Table ronde, 8 décembre 2015

Traduction, altérité et résistance dans le contexte colonial canadien

cover

Le chantier TRADUIRE LES HUMANITÉS et l’antenne Figura de l’Université Concordia ont organisé l’atelier Traduction, altérité et résistance dans le contexte colonial canadien, qui s’est tenu le 8 décembre 2015.
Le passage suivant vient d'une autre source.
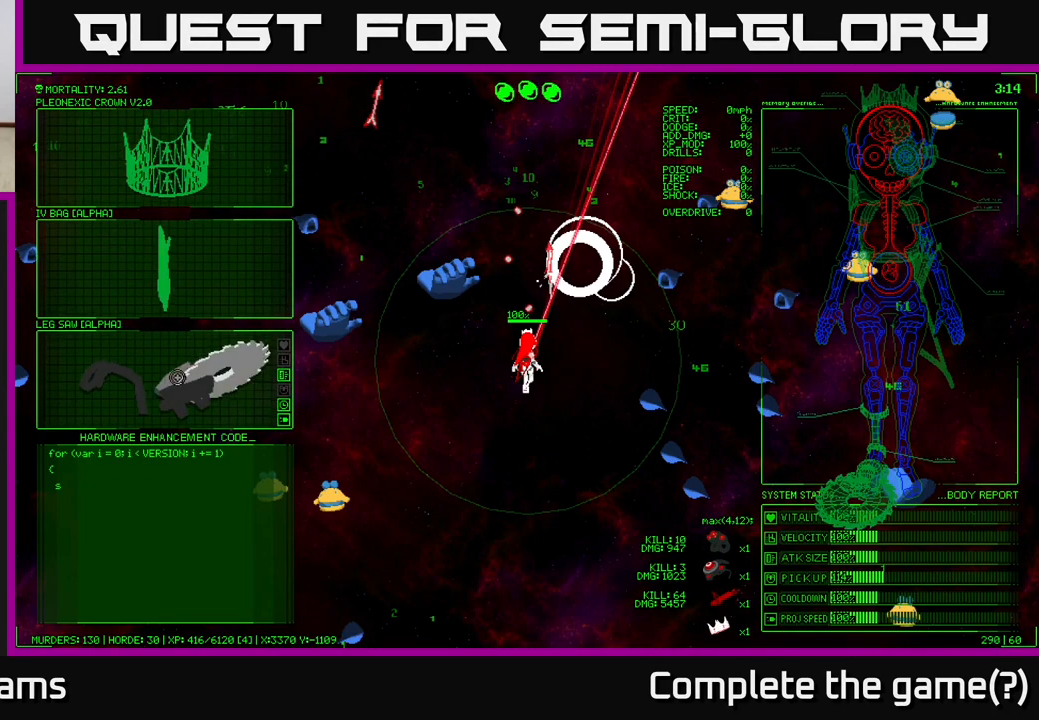
{"buttons": [], "left_stick": "center", "right_stick": "center", "events": []}
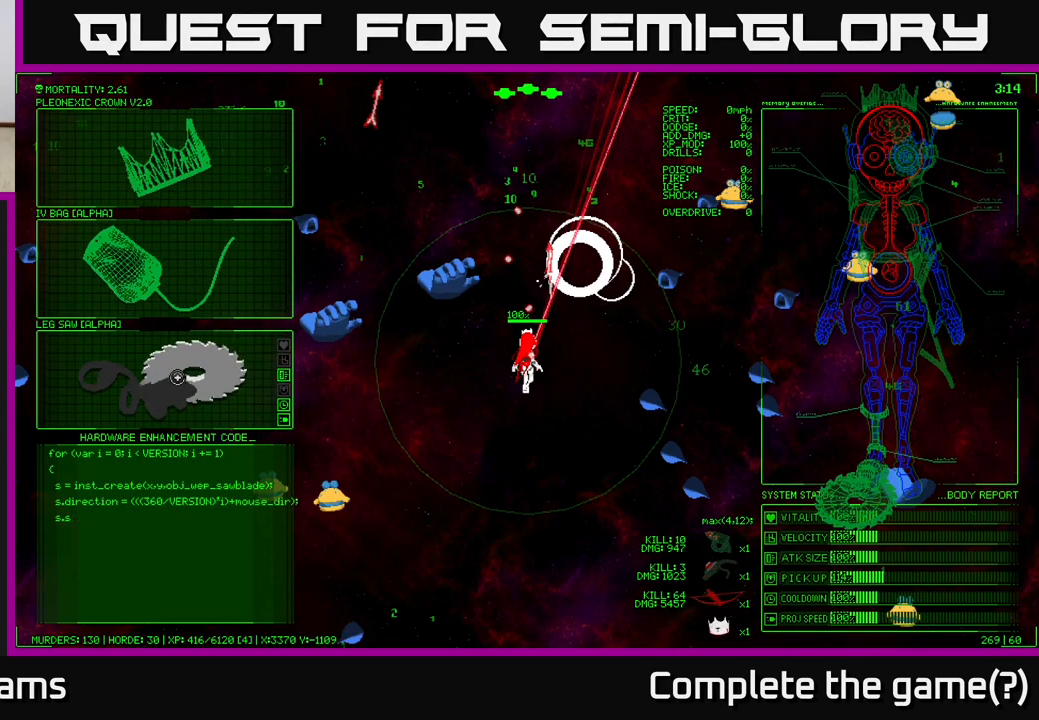
{"buttons": [], "left_stick": "center", "right_stick": "center", "events": []}
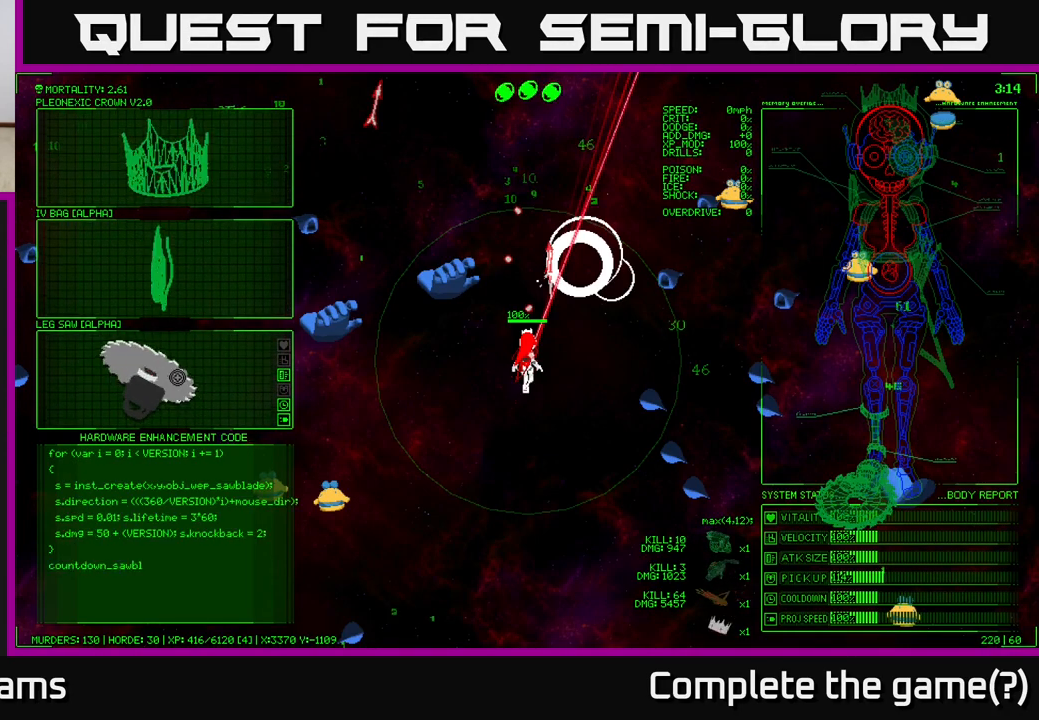
{"buttons": [], "left_stick": "center", "right_stick": "center", "events": []}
Au Canada, la traduction est souvent conçue, enseignée et comprise comme la pratique d’un transfert culturel entre deux «solitudes» culturelles et linguistiques. Pourtant, plus de 60 langues autochtones existent actuellement à travers le territoire. Selon les données de Statistiques Canada, seulement trois de ces langues – le cri, l’ojibwé et l’inuktitut — ont des chances de survie au-delà des 50 prochaines années avec le niveau de financement actuel (Statistique Canada, recensements de 1996 et 2001). Cette menace d’effacement de la présence autochtone et la violence coloniale qui la sous-tend s’inscrit dans la logique historique du mouvement de colonisation européenne des Amériques. De fait, Patrick Wolfe soutient dans Settler Colonialism and the Transformation of Anthropology (1999) que depuis l’arrivée des Européens en Amérique, les pouvoirs coloniaux, de concert avec les pouvoirs religieux, ont employé un ensemble de stratégies pour procéder à l’effacement de la présence autochtone au profit de la société coloniale. La sémiologue Barbara Godard (Writing Between Cultures, 1997) constate que ces diverses stratégies, allant de la traduction de la part des missionnaires traducteurs aux pensionnats autochtones, ont donné lieu à un rapport de force asymétrique entre les langues dominantes (coloniales) et les langues minoritaires (autochtones). L’histoire de la traduction telle qu’elle est enseignée aujourd’hui dans le cadre universitaire canadien suppose que la traduction crée une voie de communication entre les différentes langues, aussi bien majoritaires que minoritaires. Or, dans le contexte canadien de bilinguisme officiel et vu le statut minoritaire des langues autochtones, on constate plutôt qu’au lieu de contribuer à la promotion de la variété et de la richesse des langues, la traduction a participé au contraire à leur amenuisement. C’est précisément cette réduction qui témoigne que l’histoire de la traduction a un parti pris dans le projet colonial.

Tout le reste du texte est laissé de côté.